The local areas name, in homage to Saint Isidore of Seville, provides an understanding of the regions link to religious activities. In fact, the name provides an indication of the age, since the parish seat occupies the summit of a large mountaintop, with a slope that followed the Tâmega and its effluents.

Lying on the bank of the Tâmega, also known as the Riba Tâmega, the parish occupies the flanks of the hills of Santa Cruz, delimited by Toutosa, Sobretâmega, Vila Caíz (Amarante) and the river.

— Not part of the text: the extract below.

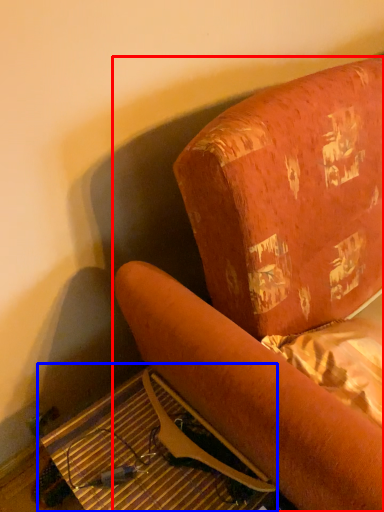
Question: Which of the following is the closest to the observer, furniture (highlighted by a red box) or table (highlighted by a blue box)?

Choices:
 (A) furniture
 (B) table

Answer: (A)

It is 4 km from the municipal seat.

The important point in the parish is the Centro Cultural, Recreativo e Folclórico de Santo Isidoro, the only local association that originates in Santo Isidoro.

==Economy==
The rural area is primarily responsible for agriculture, with other activities in the textile and forest industry occupying a secondary role in the communities. Industry is the important activity, responsible for employing 57% of the working population.

==Architecture==
The historical architecture of Santo Isidoro is simple, with the ostentatious Casa da Boavista, being the exception. Home to a traditional family, the interior is marked by a coat-of-arms and panels of azulejos; it was restored in order to introduce and promote rural tourism. In addition, the following architectural buildings have been classified by national patrimonial institutions:
- Bridge of Bairro (Ponte de Bairro), the medieval Romanesque bridge of a single archway, is located in the locality of Bairro, some 100 m from the community centre;
- Church of Santo Isidoro (Igreja Românica de Santo Isidoro/Igreja Paroquial de Santo Isidoro), dating from the Romanesque period, the small temple included three altars, with an image of the patron (a sculpture by Teixeira Lopes, offered in 1898 to Azevedo Maia, parish priest) and grande frescoes likely authored by Moraes.